(Saved entries)
+-------+

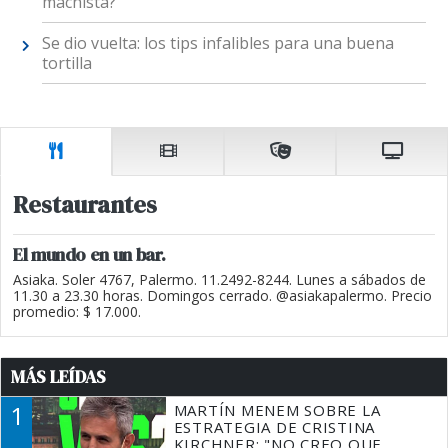
machista?
Se dio vuelta: los tips infalibles para una buena
tortilla
Restaurantes
El mundo en un bar.
Asiaka. Soler 4767, Palermo. 11.2492-8244. Lunes a sábados de
11.30 a 23.30 horas. Domingos cerrado. @asiakapalermo. Precio
promedio: $ 17.000.
MÁS LEÍDAS
1
MARTÍN MENEM SOBRE LA
ESTRATEGIA DE CRISTINA
KIRCHNER: "NO CREO QUE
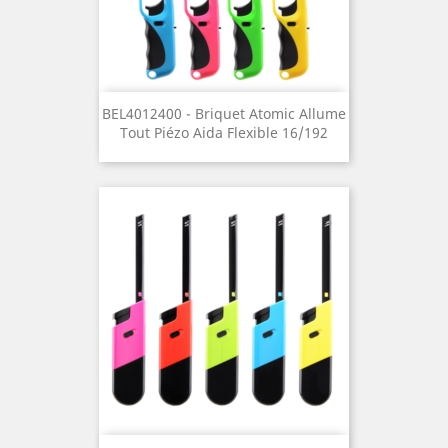
BEL4012400 - Briquet Atomic Allume
Tout Piézo Aida Flexible 16/192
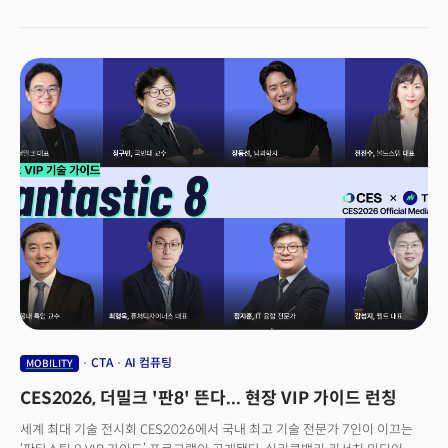
신설. 3개 분야의 대기업, 스타트업이 새로운 기술을 실제 비즈니스 기회로
연결할 수 있는 장이 마련된다. CES2026에서는 몰입형 엔터테인먼트나
헬스케어 등이 한층 강화되며, 사이버보안, 인프라 융합, 에이전틱 AI 같은
차세대 솔루션이 주목받을 것으로 전망된다. 참가 기업들도 전략을
다변화한다. CES 센트롤 홀의 터줏대감인 삼성전자는 라스베이거스
컨벤션센터(LVCC)를 벗어나 윈 호텔에 단독 전시관을 마련한다. 반면
SK그룹은 CES에 불참한다. 게리 샤피로 미 소비자기술협회(CTA) CEO는
지난 달 서울에서 열린 미디어 브리핑에서 "CES2026은 AI, 블록체인,
양자기술이 융합하는 새로운 시대를 열 것"이라며 "불확실성이 클수록 CES의
역할은 더욱 중요해진다"고 강조했다.
CTA
AI 컴퓨팅
MOBILITY
CES2026, 더밀크 '판8' 뜬다... 현장 VIP 가이드 런칭
세계 최대 기술 전시회 CES2026에서 국내 최고 기술 전문가 7인이 이끄는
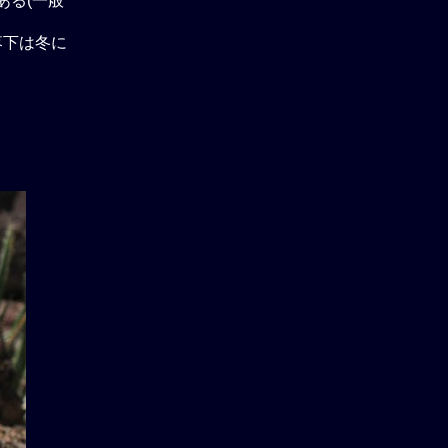
ある(一般
雨落下は冬に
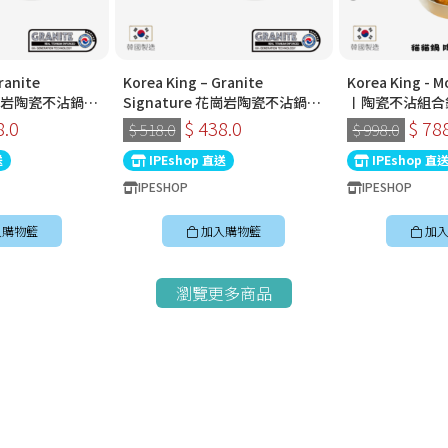
ranite
Korea King – Granite
Korea King -
 花崗岩陶瓷不沾鍋〡
Signature 花崗岩陶瓷不沾鍋〡
〡陶瓷不沾組合
〡經典炭黑色〡韓
30cm深炒鍋 〡經典炭黑色〡韓
8.0
$ 438.0
$ 78
$ 518.0
$ 998.0
國製易潔鑊
送
IPEshop 直送
IPEshop 直
IPESHOP
IPESHOP
入購物籃
加入購物籃
加入
瀏覽更多商品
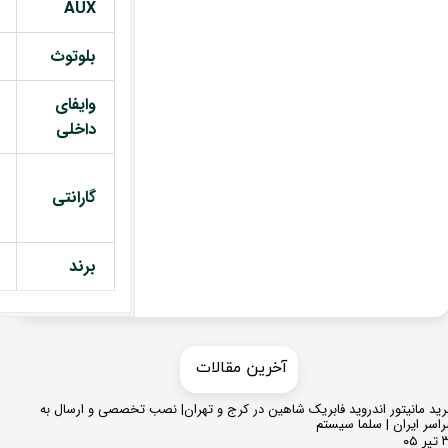
AUX
بلوتوث
وایفای
داخلی
گارانتی
برند
​​آخرین مقالات
ید مانیتور اندروید فابریک شاهین در کرج و تهران| نصب تخصصی و ارسال به
اسر ایران | سلما سیستم
 ۰۵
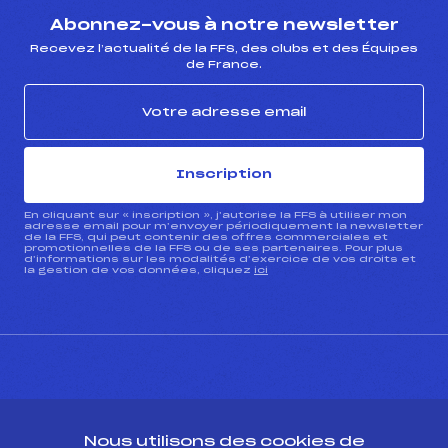
Abonnez-vous à notre newsletter
Recevez l’actualité de la FFS, des clubs et des Équipes
de France.
Inscription
En cliquant sur « inscription », j’autorise la FFS à utiliser mon
adresse email pour m’envoyer périodiquement la newsletter
de la FFS, qui peut contenir des offres commerciales et
promotionnelles de la FFS ou de ses partenaires. Pour plus
d’informations sur les modalités d’exercice de vos droits et
la gestion de vos données, cliquez
ici
CONTACT
Nous utilisons des cookies de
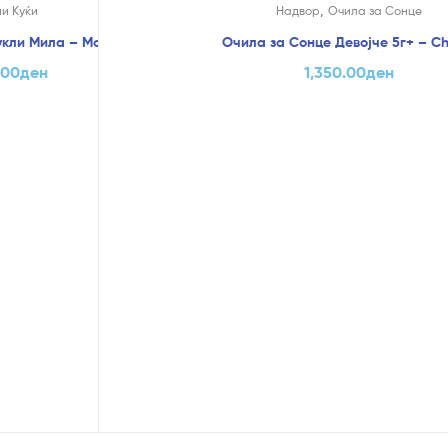
,
и Куќи
Надвор
Очила за Сонце
укли Мила – Moni Toys
Очила за Сонце Девојче 5г+ – Ch
.00
ден
1,350.00
ден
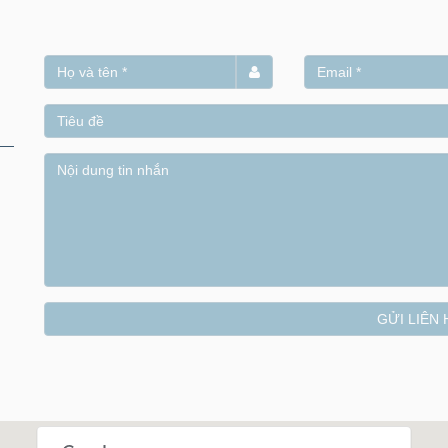
GỬI LIÊN 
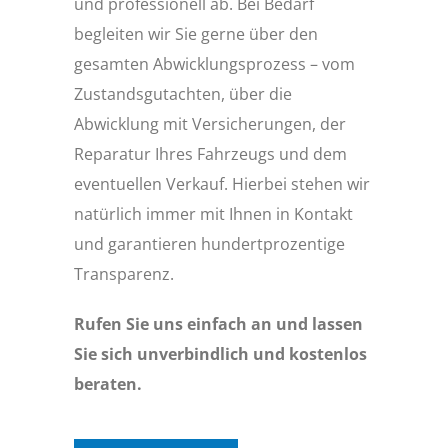
und professionell ab. Bei Bedarf
begleiten wir Sie gerne über den
gesamten Abwicklungsprozess – vom
Zustandsgutachten, über die
Abwicklung mit Versicherungen, der
Reparatur Ihres Fahrzeugs und dem
eventuellen Verkauf. Hierbei stehen wir
natürlich immer mit Ihnen in Kontakt
und garantieren hundertprozentige
Transparenz.
Rufen Sie uns einfach an und lassen
Sie sich unverbindlich und kostenlos
beraten.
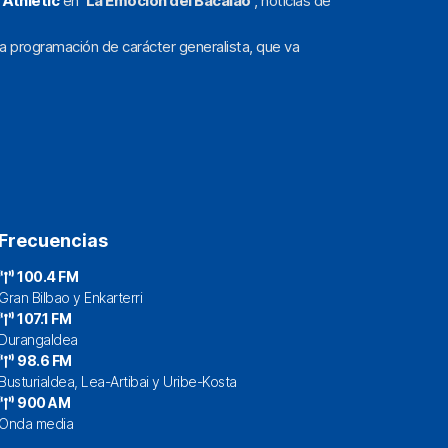
l
Athletic
en
‘La Emoción del Bacalao’
, noticias de
a programación de carácter generalista, que va
Frecuencias
100.4 FM
Gran Bilbao y Enkarterri
107.1 FM
Durangaldea
98.6 FM
Busturialdea, Lea-Artibai y Uribe-Kosta
900 AM
Onda media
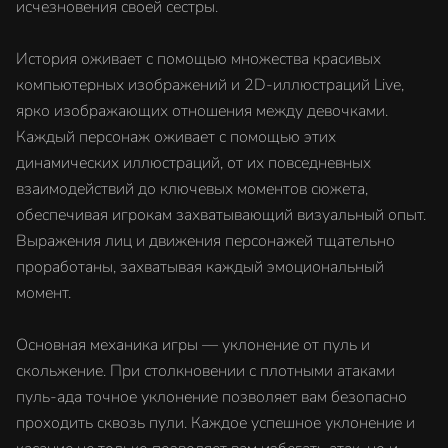
исчезновения своей сестры.
История оживает с помощью множества красивых
компьютерных изображений и 2D-иллюстраций Live,
ярко изображающих отношения между девочками.
Каждый персонаж оживает с помощью этих
динамических иллюстраций, от их повседневных
взаимодействий до ключевых моментов сюжета,
обеспечивая игрокам захватывающий визуальный опыт.
Выражения лиц и движения персонажей тщательно
проработаны, захватывая каждый эмоциональный
момент.
Основная механика игры — уклонение от пуль и
скольжение. При столкновении с плотными атаками
пуль-ада точное уклонение позволяет вам безопасно
проходить сквозь пули. Каждое успешное уклонение и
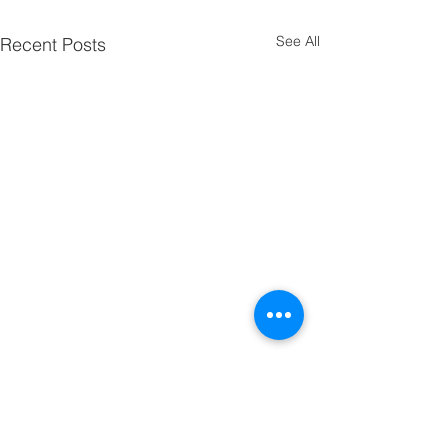
See All
Recent Posts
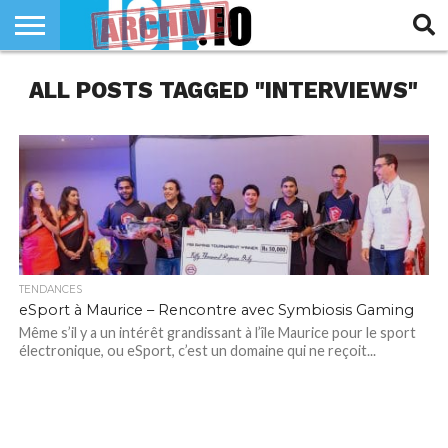
INNOVATION
ALL POSTS TAGGED "INTERVIEWS"
SECTEUR
TECH
RUBRIQUES
LIFE
TENDANCES
eSport à Maurice – Rencontre avec Symbiosis Gaming
Même s’il y a un intérêt grandissant à l’île Maurice pour le sport
électronique, ou eSport, c’est un domaine qui ne reçoit...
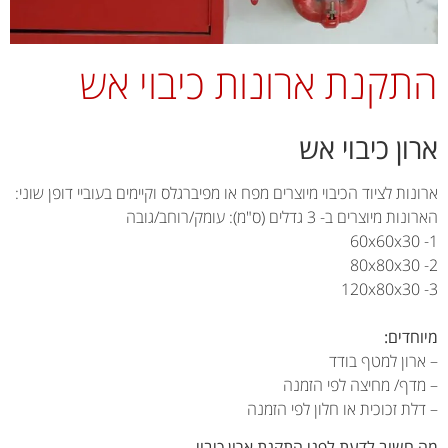
קנת ארונות כיבוי אש
ון כיבוי אש
ות לציוד הכיבוי מיוצרים מפח או מפיברגלס וקיימים בעוביי דופן שוני:
מיוצרים ב- 3 גדלים (ס"מ): עומק/רוחב/גובה
חדים:
רון למטף בודד
דף/ מחיצה לפי הזמנה
ת זכוכית או חלון לפי הזמנה
חשוב לדעת לפני התקנת ארון כיבוי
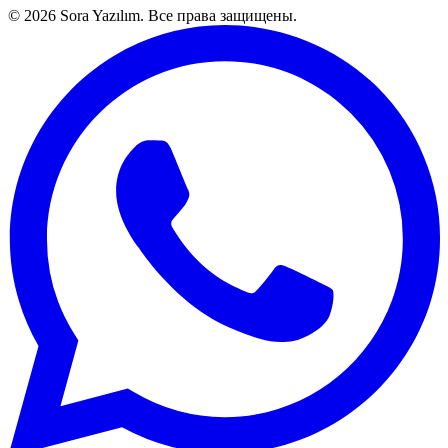
© 2026 Sora Yazılım. Все права защищены.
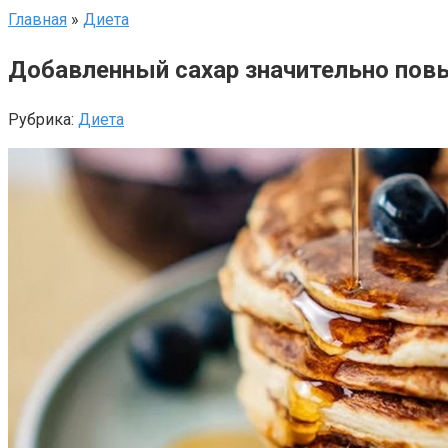
Главная
»
Диета
Добавленный сахар значительно повы
Рубрика:
Диета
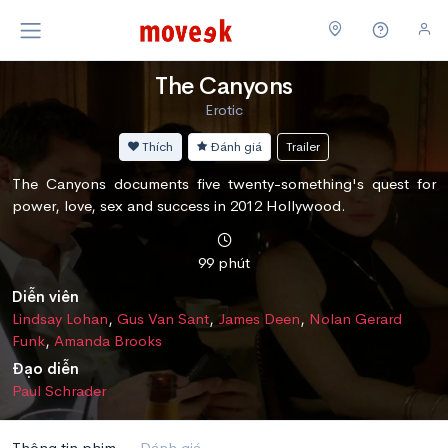
The Canyons
Erotic
Thích
Đánh giá
Trailer
The Canyons documents five twenty-something's quest for
power, love, sex and success in 2012 Hollywood.
99 phút
Diễn viên
Lindsay Lohan
,
Gus Van Sant
,
James Deen
,
Nolan Gerard
Funk
,
Amanda Brooks
Đạo diễn
Paul Schrader
Thông tin phim
Đánh giá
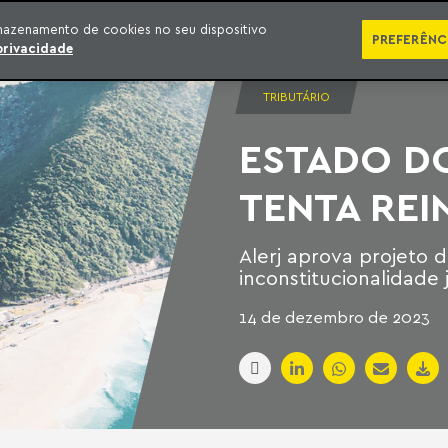
SÉRIES
PUBLICAÇÕES
IMPRENSA
EBOOKS
PODCA
mazenamento de cookies no seu dispositivo
PREFERÊNC
privacidade
TRIBUTÁRIO
ESTADO DO
TENTA REI
Alerj aprova projeto 
inconstitucionalidade 
14 de dezembro de 2023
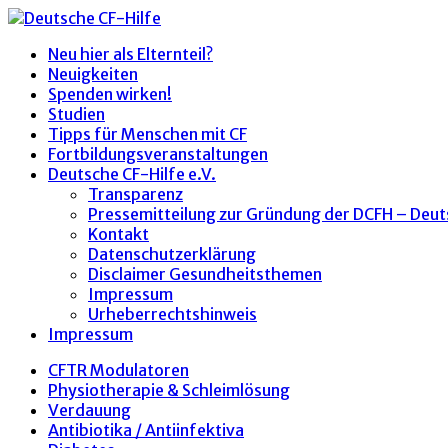
Neu hier als Elternteil?
Neuigkeiten
Spenden wirken!
Studien
Tipps für Menschen mit CF
Fortbildungsveranstaltungen
Deutsche CF-Hilfe e.V.
Transparenz
Pressemitteilung zur Gründung der DCFH – Deut
Kontakt
Datenschutzerklärung
Disclaimer Gesundheitsthemen
Impressum
Urheberrechtshinweis
Impressum
CFTR Modulatoren
Physiotherapie & Schleimlösung
Verdauung
Antibiotika / Antiinfektiva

+-------+

--- TASK BRIEF ---
Would you print all of the entries exactly, omitting any image?

--- OUTPUT BELOW ---
machista?
Se dio vuelta: los tips infalibles para una buena
tortilla
Restaurantes
El mundo en un bar.
Asiaka. Soler 4767, Palermo. 11.2492-8244. Lunes a sábados de
11.30 a 23.30 horas. Domingos cerrado. @asiakapalermo. Precio
promedio: $ 17.000.
MÁS LEÍDAS
1
MARTÍN MENEM SOBRE LA
ESTRATEGIA DE CRISTINA
KIRCHNER: "NO CREO QUE
BEL4012400 - Briquet Atomic Allume
Tout Piézo Aida Flexible 16/192
신설. 3개 분야의 대기업, 스타트업이 새로운 기술을 실제 비즈니스 기회로
연결할 수 있는 장이 마련된다. CES2026에서는 몰입형 엔터테인먼트나
헬스케어 등이 한층 강화되며, 사이버보안, 인프라 융합, 에이전틱 AI 같은
차세대 솔루션이 주목받을 것으로 전망된다. 참가 기업들도 전략을
다변화한다. CES 센트롤 홀의 터줏대감인 삼성전자는 라스베이거스
컨벤션센터(LVCC)를 벗어나 윈 호텔에 단독 전시관을 마련한다. 반면
SK그룹은 CES에 불참한다. 게리 샤피로 미 소비자기술협회(CTA) CEO는
지난 달 서울에서 열린 미디어 브리핑에서 "CES2026은 AI, 블록체인,
양자기술이 융합하는 새로운 시대를 열 것"이라며 "불확실성이 클수록 CES의
역할은 더욱 중요해진다"고 강조했다.
CTA
AI 컴퓨팅
MOBILITY
CES2026, 더밀크 '판8' 뜬다... 현장 VIP 가이드 런칭
세계 최대 기술 전시회 CES2026에서 국내 최고 기술 전문가 7인이 이끄는
ある(一般
雨落下は冬に
ranite
Korea King – Granite
Korea King -
 花崗岩陶瓷不沾鍋〡
Signature 花崗岩陶瓷不沾鍋〡
〡陶瓷不沾組合
〡經典炭黑色〡韓
30cm深炒鍋 〡經典炭黑色〡韓
8.0
$ 438.0
$ 78
$ 518.0
$ 998.0
國製易潔鑊
送
IPEshop 直送
IPEshop 直
IPESHOP
IPESHOP
入購物籃
加入購物籃
加入
瀏覽更多商品
AUX
بلوتوث
وایفای
داخلی
گارانتی
برند
​​آخرین مقالات
ید مانیتور اندروید فابریک شاهین در کرج و تهران| نصب تخصصی و ارسال به
اسر ایران | سلما سیستم
 ۰۵
Abonnez-vous à notre newsletter
Recevez l’actualité de la FFS, des clubs et des Équipes
de France.
Inscription
En cliquant sur « inscription », j’autorise la FFS à utiliser mon
adresse email pour m’envoyer périodiquement la newsletter
de la FFS, qui peut contenir des offres commerciales et
promotionnelles de la FFS ou de ses partenaires. Pour plus
d’informations sur les modalités d’exercice de vos droits et
la gestion de vos données, cliquez
ici
CONTACT
Nous utilisons des cookies de
,
и Куќи
Надвор
Очила за Сонце
укли Мила – Moni Toys
Очила за Сонце Девојче 5г+ – Ch
.00
ден
1,350.00
ден
GỬI LIÊN 
und professionell ab. Bei Bedarf
begleiten wir Sie gerne über den
gesamten Abwicklungsprozess – vom
Zustandsgutachten, über die
Abwicklung mit Versicherungen, der
Reparatur Ihres Fahrzeugs und dem
eventuellen Verkauf. Hierbei stehen wir
natürlich immer mit Ihnen in Kontakt
und garantieren hundertprozentige
Transparenz.
Rufen Sie uns einfach an und lassen
Sie sich unverbindlich und kostenlos
beraten.
l
Athletic
en
‘La Emoción del Bacalao’
, noticias de
a programación de carácter generalista, que va
Frecuencias
100.4 FM
Gran Bilbao y Enkarterri
107.1 FM
Durangaldea
98.6 FM
Busturialdea, Lea-Artibai y Uribe-Kosta
900 AM
Onda media
исчезновения своей сестры.
История оживает с помощью множества красивых
компьютерных изображений и 2D-иллюстраций Live,
ярко изображающих отношения между девочками.
Каждый персонаж оживает с помощью этих
динамических иллюстраций, от их повседневных
взаимодействий до ключевых моментов сюжета,
обеспечивая игрокам захватывающий визуальный опыт.
Выражения лиц и движения персонажей тщательно
проработаны, захватывая каждый эмоциональный
момент.
Основная механика игры — уклонение от пуль и
скольжение. При столкновении с плотными атаками
пуль-ада точное уклонение позволяет вам безопасно
проходить сквозь пули. Каждое успешное уклонение и
See All
Recent Posts
INNOVATION
ALL POSTS TAGGED "INTERVIEWS"
SECTEUR
TECH
RUBRIQUES
LIFE
TENDANCES
eSport à Maurice – Rencontre avec Symbiosis Gaming
Même s’il y a un intérêt grandissant à l’île Maurice pour le sport
électronique, ou eSport, c’est un domaine qui ne reçoit...
קנת ארונות כיבוי אש
ון כיבוי אש
ות לציוד הכיבוי מיוצרים מפח או מפיברגלס וקיימים בעוביי דופן שוני:
מיוצרים ב- 3 גדלים (ס"מ): עומק/רוחב/גובה
חדים:
רון למטף בודד
דף/ מחיצה לפי הזמנה
ת זכוכית או חלון לפי הזמנה
חשוב לדעת לפני התקנת ארון כיבוי
© 2026 Sora Yazılım. Все права защищены.
Главная
»
Диета
Добавленный сахар значительно повы
Рубрика:
Диета
The Canyons
Erotic
Thích
Đánh giá
Trailer
The Canyons documents five twenty-something's quest for
power, love, sex and success in 2012 Hollywood.
99 phút
Diễn viên
Lindsay Lohan
,
Gus Van Sant
,
James Deen
,
Nolan Gerard
Funk
,
Amanda Brooks
Đạo diễn
Paul Schrader
Thông tin phim
Đánh giá
SÉRIES
PUBLICAÇÕES
IMPRENSA
EBOOKS
PODCA
mazenamento de cookies no seu dispositivo
PREFERÊNC
privacidade
TRIBUTÁRIO
ESTADO DO
TENTA REI
Alerj aprova projeto 
inconstitucionalidade 
14 de dezembro de 2023
Neu hier als Elternteil?
Neuigkeiten
Spenden wirken!
Studien
Tipps für Menschen mit CF
Fortbildungsveranstaltungen
Deutsche CF-Hilfe e.V.
Transparenz
Pressemitteilung zur Gründung der DCFH – Deut
Kontakt
Datenschutzerklärung
Disclaimer Gesundheitsthemen
Impressum
Urheberrechtshinweis
Impressum
CFTR Modulatoren
Physiotherapie & Schleimlösung
Verdauung
Antibiotika / Antiinfektiva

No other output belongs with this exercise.